"La multitude libre", Sous la direction de Chantal Jaquet, Pascal Sévérac et Ariel Suhamy

  • 22 novembre 2008

Sommaire

Chantal Jaquet, Pascal Sévérac, Ariel Suhamy : Préface

Chantal Jaquet : L’actualité du Traité politique

Laurent Bove, Pierre-François Moreau, Charles Ramond : Le Traité politique une radicalisation conceptuelle ?

Paolo Cristofolini : Peuple et multitude dans le lexique politique de Spinoza

Vittorio Morfino : Spinoza interprète de Machiavel dans le Traité politique

François Zourabichvili : L’énigme de la « multitude libre »

Nicolas Israël : La question de la sécurité dans le Traité politique

André Martins : L’éthique dans le Traité politique : L’appartenance à l’État sans inertie

Frédéric Lordon : Derrière l’idéologie de la légitimité, la puissance de la multitude. Le Traité politique comme théorie générale des institutions sociales

Alexandre Matheron : Le pouvoir politique chez Spinoza

Préface

par Chantal Jaquet, Pascal Sévérac, Ariel Suhamy

Relégué pendant longtemps à l’arrière-plan, au profit de l’ Éthique et du
Traité théologico-politique, le Traité politique est aujourd’hui au coeur des
études spinozistes, comme le montrent la multiplication de nouvelles
éditions et traductions, en France et en Italie notamment. La focalisation
actuelle autour du concept de « multitude » et de son pouvoir instituant,
qui servent de référence à des penseurs politiques contemporains, comme Antonio Negri ou Étienne Balibar, explique en partie ce regain d’intérêt et
invite les commentateurs à revenir sur ce texte inachevé pour examiner les théories inédites qu’il développe.
C’est pourquoi il paraît nécessaire de faire le point sur la signification
exacte, la portée politique et la singularité des concepts qui émergent dans
le dernier ouvrage de Spinoza, et en particulier sur celui de « multitudo »
qui prend une place de plus en plus centrale dans la définition des
fondements du pouvoir, au moment même où la théorie du contrat est en recul
et semble définitivement disparaître de l’horizon de pensée du philosophe
hollandais. Cet ouvrage [1] se veut ainsi l’écho des recherches actuelles sur
le Traité politique et des discussions autour de son interprétation.

À faire ▸
Indiquez, s'il vous plaît, quels penseurs politiques contemporains la préface du texte cite comme se référant au concept de « multitude ».

Documents sources ▸
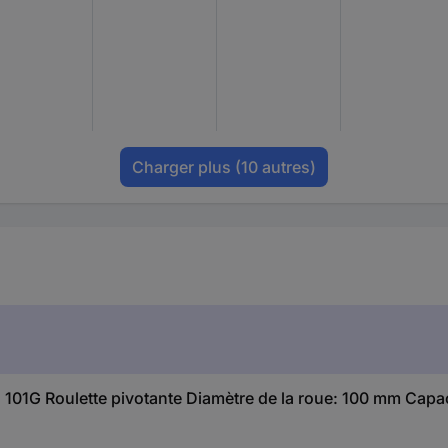
Charger plus
(10 autres)
01G Roulette pivotante Diamètre de la roue: 100 mm Capac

Réponse ▸
Antonio Negri et Étienne Balibar.